Manage Your Reservation

If the number of people in your party is different from your reservation, make sure you call in advance.

Properly organizing a reservation book and a seating chart of a busy restaurant actually takes a fair amount of skill and showing up with a different number of people can really throw things off. If your party grows in numbers, chances are that there may not be room for you at all. Never assume because you see empty tables that they are available.

We all understand that unexpected things happen, and even calling twenty minutes before your scheduled reservation shows a considerate nature that will result in only a mildly annoyed look, instead of a murderous stare, from frustrated Maitre’ds.

Sit At The Bar

When restaurant employees go out to eat, we often sit at the bar.

At a table there’s an unspoken expectation that you’re going to have a full meal because you’re occupying real estate in someone’s section. At the bar you can order just drinks and a few appetizers, without being pressured or feeling uncomfortable. The full menu is always available as well, and bar service is generally much more relaxed, so you don’t have to stress about being sold things you may not want. Most bars don’t take reservations either, so you don’t have to book in advance and there is no pressure to finish up to accommodate someone else, within reason of course.

Go Late

If you want to dine at a more leisurely pace and time is not of the essence, make reservations for the later seating.

Most restaurants book at least two turns every night, so if you’re going to dine early than you’ll need to be considerate of customers who have reservations on the second turn. The second turn is much more relaxed, though please note that if you’re the last ones left in the dining room and half of the staff has gone home, it’s time to leave.

Ask Questions

When faced with the wine list that you may not be comfortable or familiar with, don’t worry about asking questions.

Restaurants put a fair amount of thought into their wine selections based on the food they serve. Even if your server may not know about wines, chances are there’s someone on the floor who does. Ordering the most expensive bottle on the list, could mean you’re missing out on wines that may be more suitable for what you’re going to eat.

Be Wary Of “By The Glass”

If a restaurant has a large selection of wines by the glass, more often than not that means some have been open for a long time.

Order a full or half bottle when possible, just to insure that what you’re getting is fresh. Also be careful of “wine pairing flights” as these are a good way to clean out unwanted product.

Pour Your Own Wine

There’s nothing more frustrating than servers who over-fill wine stems, as many have no concept of “swirling without wearing the entire glass.”

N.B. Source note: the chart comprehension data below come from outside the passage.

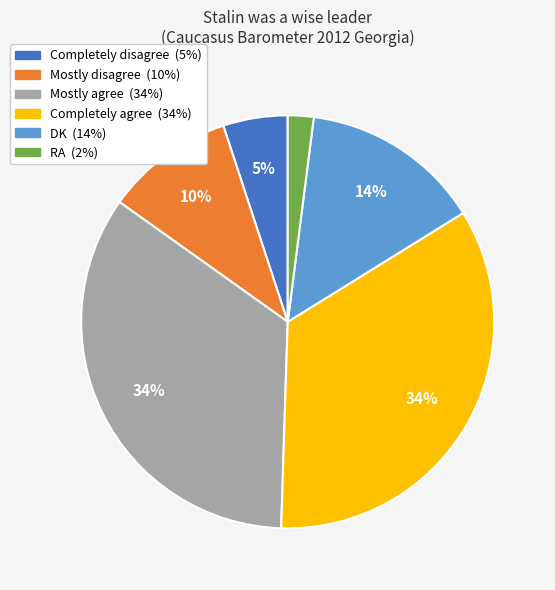

What is the ratio of the value at Mostly agree to the value at DK?

2.4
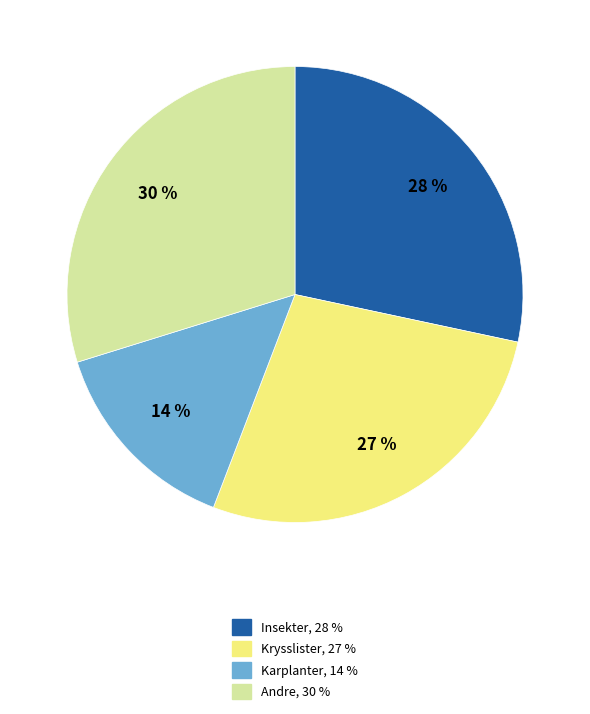

To the nearest percent, what is the average slice percentage?

25%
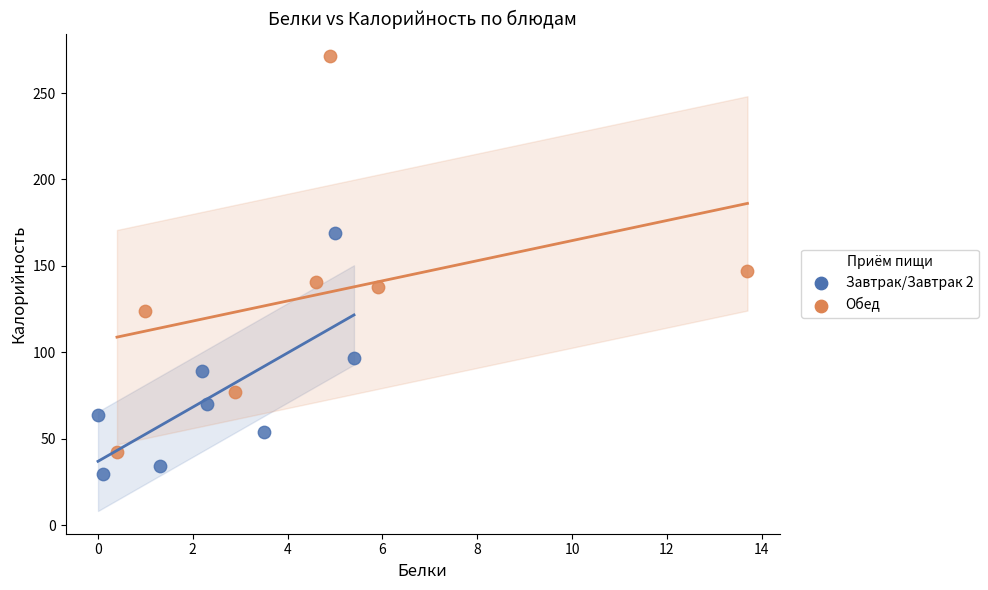

Which series reaches the maximum Y coordinate?

Обед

Politely inform your server that you’d like to handle the wine yourself, and then go at your own pace without worries. This is also a good way to avoid the server “up-sell,” especially if you’re in a large group. Over-pouring allows the server to sneak in extra bottles by over filling the glasses of the heavy drinkers.

Be Specific

When ordering cocktails, always call your liquor.

The $1 to $2 difference between what’s in the well and a standard brand, such as Tanqueray, can make or break the flavor of your cocktail and the potency of your hangover.

Be A Regular

If you enjoy sitting at a certain table, feel free to ask what number it is on the restaurant’s seating chart.

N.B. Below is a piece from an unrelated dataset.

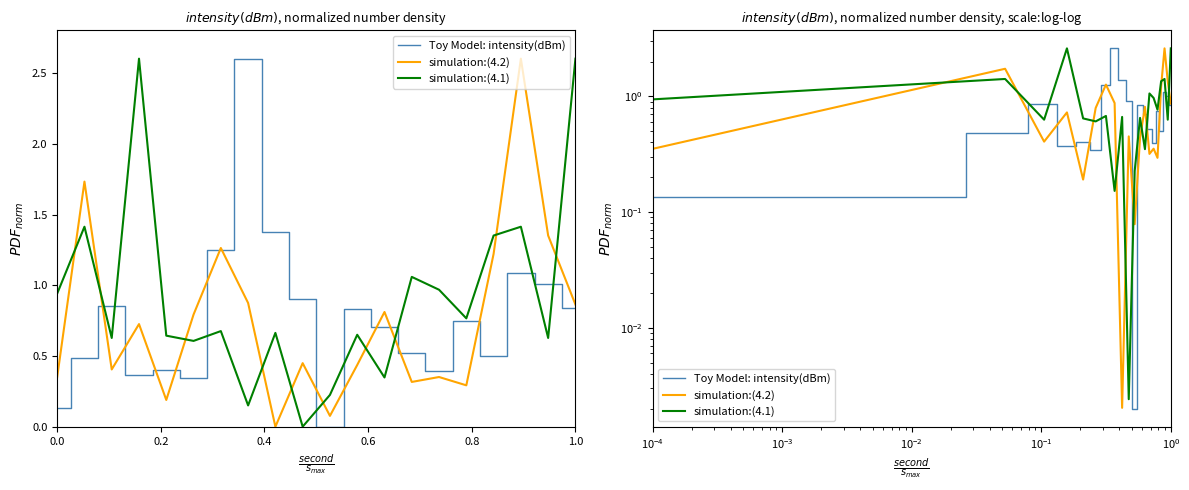

Is the value of Toy Model: intensity(dBm) at 17 greater than the value of simulation:(4.2) at 11?

Yes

This will make you sound like you know what you’re doing when you call and make reservations, and most places will do their best to hold it for you, provided you’re polite when requesting it.

Respect The Server

When the server approaches the table to describe the specials, put your conversation on hold.

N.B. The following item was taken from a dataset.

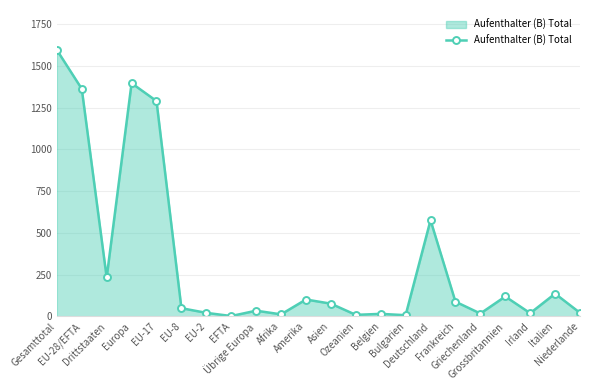

What is the maximum value shown in the chart?

1596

Relax, this is only going to take a minute. After hearing what we have to say you can talk as long as you’d like. Another thing that makes me insane with anger is when customers roll their eyes or make faces when they don’t like the sound of something I’m telling them about. Just don’t order it and try to be a little considerate of my blood pressure, and don’t forget to make eye contact with me, so I feel like we can trust each other.

Enjoy Yourself

If you’re not happy to be there, we’re not happy to wait on you.

It’s kind of like when you realize, mutually, on the first five minutes of a date that it just isn’t going to work out, and save yourself the agonizing dinner experience to come. If you look at the menu and see that there aren’t many things you like, there’s no shame in informing the server and moving on. No need to modify every menu item into something that you’re in the mood for, with the possibility of disliking the food. People open restaurants because they have a particular vision or style of dining experience they would like to offer. The menu is a list of what food the restaurant serves, not a group of “suggestions.”

Do Your Math

When splitting checks, be mindful of the grand total.

Many times a table will pay a certain amount of the bill in cash, and instruct you to put the remainder on a credit card. More often than not, the person who used the card proceeds to tip only on the amount charged, with no regard for the total bill. Make sure you factor in the tip when you divide up the cost. Otherwise you may witness the server yelling incredibly bad things and throwing pens and whatever else isn’t nailed down.